A vaccine for human immunodeficiency virus (HIV) infection is desperately needed to control the AIDS pandemic. To address this problem, we constructed single-cycle simian immunodeficiency viruses (SIVs) pseudotyped with the glycoprotein of vesicular stomatitis virus and expressing different levels of gamma interferon (IFN-gamma) as a potential vaccine strategy. We previously showed that IFN-gamma expression by pseudotyped SIVs does not alter viral single-cycle infectivity. T cells primed with dendritic cells transduced by pseudotyped SIVs expressing high levels of IFN-gamma had stronger T-cell responses than those primed with dendritic cells transduced by constructs lacking IFN-gamma.

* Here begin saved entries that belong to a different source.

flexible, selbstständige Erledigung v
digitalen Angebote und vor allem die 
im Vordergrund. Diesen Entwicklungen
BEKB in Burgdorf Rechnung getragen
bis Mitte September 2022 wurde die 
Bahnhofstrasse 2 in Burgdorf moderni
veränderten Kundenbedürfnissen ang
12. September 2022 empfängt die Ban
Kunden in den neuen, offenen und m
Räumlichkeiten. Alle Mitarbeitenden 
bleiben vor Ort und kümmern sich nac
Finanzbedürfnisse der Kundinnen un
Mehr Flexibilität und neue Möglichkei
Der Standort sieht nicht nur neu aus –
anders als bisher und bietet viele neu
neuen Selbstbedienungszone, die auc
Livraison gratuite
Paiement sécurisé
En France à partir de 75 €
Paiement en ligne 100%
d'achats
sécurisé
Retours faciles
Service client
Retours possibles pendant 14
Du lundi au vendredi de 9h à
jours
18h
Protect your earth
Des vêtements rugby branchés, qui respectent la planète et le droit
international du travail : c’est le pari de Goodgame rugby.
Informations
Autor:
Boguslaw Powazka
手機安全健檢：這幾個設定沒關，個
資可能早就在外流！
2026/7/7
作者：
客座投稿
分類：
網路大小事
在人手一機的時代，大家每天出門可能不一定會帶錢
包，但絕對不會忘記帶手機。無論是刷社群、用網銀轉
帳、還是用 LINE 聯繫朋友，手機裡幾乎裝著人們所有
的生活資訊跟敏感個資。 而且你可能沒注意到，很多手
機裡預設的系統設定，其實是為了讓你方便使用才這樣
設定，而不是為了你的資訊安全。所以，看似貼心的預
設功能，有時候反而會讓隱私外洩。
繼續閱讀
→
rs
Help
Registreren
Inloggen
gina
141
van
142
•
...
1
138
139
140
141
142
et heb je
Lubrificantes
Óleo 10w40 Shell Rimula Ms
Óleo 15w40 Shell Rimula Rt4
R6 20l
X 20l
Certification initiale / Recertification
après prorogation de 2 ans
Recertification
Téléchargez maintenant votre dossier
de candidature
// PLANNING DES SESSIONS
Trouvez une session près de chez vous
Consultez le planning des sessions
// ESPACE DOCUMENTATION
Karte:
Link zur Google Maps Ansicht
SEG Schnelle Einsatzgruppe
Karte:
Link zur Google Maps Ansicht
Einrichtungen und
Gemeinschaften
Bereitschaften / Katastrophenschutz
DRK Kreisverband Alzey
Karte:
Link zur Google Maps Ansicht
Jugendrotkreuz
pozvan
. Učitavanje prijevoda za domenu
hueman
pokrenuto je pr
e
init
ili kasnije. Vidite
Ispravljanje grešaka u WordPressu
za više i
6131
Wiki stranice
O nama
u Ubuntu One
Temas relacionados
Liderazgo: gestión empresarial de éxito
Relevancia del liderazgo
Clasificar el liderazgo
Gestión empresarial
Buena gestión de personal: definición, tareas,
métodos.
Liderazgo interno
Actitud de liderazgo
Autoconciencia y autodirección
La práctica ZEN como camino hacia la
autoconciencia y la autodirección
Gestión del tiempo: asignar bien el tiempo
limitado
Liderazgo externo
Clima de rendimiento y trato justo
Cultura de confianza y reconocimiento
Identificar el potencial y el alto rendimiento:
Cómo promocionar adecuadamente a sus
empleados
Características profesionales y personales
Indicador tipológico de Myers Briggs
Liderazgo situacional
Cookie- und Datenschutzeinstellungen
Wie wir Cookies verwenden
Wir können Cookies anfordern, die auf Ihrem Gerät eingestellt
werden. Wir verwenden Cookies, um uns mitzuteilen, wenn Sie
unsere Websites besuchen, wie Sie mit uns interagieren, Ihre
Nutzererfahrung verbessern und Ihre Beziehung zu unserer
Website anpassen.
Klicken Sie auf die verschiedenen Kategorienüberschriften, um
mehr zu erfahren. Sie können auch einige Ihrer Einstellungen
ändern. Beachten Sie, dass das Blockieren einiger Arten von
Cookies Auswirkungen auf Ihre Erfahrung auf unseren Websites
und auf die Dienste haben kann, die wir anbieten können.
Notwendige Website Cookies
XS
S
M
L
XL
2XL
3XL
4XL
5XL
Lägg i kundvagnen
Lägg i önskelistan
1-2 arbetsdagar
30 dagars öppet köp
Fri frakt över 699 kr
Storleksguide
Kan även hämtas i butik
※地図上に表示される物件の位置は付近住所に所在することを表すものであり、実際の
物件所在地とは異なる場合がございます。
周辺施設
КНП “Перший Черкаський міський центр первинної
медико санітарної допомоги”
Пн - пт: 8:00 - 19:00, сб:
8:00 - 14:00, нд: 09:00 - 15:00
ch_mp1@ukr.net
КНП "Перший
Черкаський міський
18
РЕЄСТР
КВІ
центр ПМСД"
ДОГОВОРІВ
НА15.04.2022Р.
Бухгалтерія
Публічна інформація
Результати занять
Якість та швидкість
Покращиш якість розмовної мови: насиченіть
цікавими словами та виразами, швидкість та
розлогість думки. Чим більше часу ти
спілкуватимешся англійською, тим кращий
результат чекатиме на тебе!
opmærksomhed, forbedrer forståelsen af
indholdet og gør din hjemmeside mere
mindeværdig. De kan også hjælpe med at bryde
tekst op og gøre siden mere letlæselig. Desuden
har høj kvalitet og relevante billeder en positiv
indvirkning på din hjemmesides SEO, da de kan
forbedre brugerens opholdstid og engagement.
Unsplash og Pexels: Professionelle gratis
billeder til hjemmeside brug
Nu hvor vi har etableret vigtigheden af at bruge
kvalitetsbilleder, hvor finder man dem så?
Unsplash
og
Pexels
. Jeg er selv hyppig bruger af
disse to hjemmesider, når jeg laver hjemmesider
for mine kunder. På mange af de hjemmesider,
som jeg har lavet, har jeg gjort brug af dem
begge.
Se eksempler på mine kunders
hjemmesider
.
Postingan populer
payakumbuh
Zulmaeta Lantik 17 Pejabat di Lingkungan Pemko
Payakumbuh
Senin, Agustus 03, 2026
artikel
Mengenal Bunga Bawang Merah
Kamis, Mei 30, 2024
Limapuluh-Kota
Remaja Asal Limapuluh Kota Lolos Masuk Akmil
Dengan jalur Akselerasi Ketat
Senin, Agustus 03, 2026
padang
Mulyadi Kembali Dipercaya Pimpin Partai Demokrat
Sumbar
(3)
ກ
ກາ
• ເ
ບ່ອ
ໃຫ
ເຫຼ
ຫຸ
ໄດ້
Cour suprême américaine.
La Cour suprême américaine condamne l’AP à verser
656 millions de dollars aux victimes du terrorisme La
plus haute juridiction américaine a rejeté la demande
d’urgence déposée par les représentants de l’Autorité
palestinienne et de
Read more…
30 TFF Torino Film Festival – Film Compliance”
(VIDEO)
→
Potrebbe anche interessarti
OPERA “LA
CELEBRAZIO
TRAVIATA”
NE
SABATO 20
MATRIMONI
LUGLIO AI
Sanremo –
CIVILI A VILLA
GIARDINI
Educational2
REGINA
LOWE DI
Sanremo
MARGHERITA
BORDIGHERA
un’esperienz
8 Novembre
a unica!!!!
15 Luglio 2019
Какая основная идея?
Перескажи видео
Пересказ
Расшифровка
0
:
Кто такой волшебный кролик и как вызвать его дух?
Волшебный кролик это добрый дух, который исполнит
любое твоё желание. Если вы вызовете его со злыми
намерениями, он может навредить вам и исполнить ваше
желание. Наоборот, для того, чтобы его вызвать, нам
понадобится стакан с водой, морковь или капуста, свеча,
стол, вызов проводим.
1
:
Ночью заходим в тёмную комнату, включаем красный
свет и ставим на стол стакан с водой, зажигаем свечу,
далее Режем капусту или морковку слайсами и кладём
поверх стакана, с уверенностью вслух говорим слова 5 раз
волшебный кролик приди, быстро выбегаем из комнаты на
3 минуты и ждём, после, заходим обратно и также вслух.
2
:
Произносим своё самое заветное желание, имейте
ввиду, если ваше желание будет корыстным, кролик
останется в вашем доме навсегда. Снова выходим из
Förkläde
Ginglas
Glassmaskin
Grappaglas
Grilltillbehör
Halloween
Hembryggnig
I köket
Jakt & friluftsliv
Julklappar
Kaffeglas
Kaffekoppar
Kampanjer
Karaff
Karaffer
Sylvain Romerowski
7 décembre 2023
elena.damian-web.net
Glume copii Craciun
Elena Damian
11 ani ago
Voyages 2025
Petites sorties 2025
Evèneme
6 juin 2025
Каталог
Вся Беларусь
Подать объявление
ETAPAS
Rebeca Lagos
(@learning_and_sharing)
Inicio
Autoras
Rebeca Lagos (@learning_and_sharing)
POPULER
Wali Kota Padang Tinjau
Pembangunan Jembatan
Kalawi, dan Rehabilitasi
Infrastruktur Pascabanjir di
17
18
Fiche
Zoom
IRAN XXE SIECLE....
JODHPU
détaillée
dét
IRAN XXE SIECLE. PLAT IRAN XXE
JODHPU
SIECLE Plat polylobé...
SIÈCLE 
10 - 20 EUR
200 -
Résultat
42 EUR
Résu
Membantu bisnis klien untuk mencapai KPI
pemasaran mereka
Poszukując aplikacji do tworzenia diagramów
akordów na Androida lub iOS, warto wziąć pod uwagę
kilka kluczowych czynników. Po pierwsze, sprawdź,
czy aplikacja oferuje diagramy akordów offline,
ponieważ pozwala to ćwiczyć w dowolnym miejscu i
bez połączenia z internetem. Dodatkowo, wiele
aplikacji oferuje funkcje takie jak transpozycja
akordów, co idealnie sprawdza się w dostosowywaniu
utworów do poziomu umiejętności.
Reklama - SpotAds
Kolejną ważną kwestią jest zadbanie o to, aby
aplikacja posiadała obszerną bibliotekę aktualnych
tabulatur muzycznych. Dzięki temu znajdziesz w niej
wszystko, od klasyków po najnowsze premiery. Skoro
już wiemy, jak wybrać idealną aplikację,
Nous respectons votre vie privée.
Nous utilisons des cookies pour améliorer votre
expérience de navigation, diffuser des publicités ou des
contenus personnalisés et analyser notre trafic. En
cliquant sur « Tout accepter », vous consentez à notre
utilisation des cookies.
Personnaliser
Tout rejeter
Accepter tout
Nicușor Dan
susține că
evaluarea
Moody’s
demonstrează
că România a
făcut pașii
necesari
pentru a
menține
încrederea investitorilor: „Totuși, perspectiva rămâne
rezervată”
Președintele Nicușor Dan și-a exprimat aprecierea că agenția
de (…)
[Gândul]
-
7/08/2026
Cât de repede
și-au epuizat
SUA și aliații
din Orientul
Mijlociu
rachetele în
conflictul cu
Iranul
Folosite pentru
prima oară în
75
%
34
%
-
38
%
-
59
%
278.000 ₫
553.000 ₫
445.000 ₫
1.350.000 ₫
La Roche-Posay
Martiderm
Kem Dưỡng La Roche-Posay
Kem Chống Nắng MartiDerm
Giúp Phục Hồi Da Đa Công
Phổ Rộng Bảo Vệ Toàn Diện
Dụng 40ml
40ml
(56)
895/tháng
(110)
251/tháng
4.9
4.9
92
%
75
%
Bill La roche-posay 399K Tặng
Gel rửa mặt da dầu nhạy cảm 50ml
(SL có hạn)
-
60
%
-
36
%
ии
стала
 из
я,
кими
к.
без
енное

In the present study, we tested the immunogenicities of these pseudotyped SIVs in a rat model. The construct expressing low levels of rat IFN-gamma (dSIV(LR gamma)) induced higher levels of cell-mediated and humoral immune responses than the construct lacking IFN-gamma (dSIV(R)). Rats vaccinated with dSIV(LR gamma) also had lower viral loads than those vaccinated with dSIVR when inoculated with a recombinant vaccinia virus expressing SIV Gag-Pol as a surrogate challenge. The construct expressing high levels of IFN-gamma (dSIV(HR gamma)) did not further enhance immunity and was less protective than dSIV(LR gamma). In conclusion, the data indicated that IFN-gamma functioned as an adjuvant to augment antigen-specific immune responses in a dose-and cell type-related manner in vivo. Thus, fine-tuning of the cytokine expression appears to be essential in designing vaccine vectors expressing adjuvant genes such as the gene for IFN-gamma. Furthermore, we provide evidence of the utility of the rat model to evaluate the immunogenicities of single-cycle HIV/SIV recombinant vaccines before initiating studies with nonhuman primate models.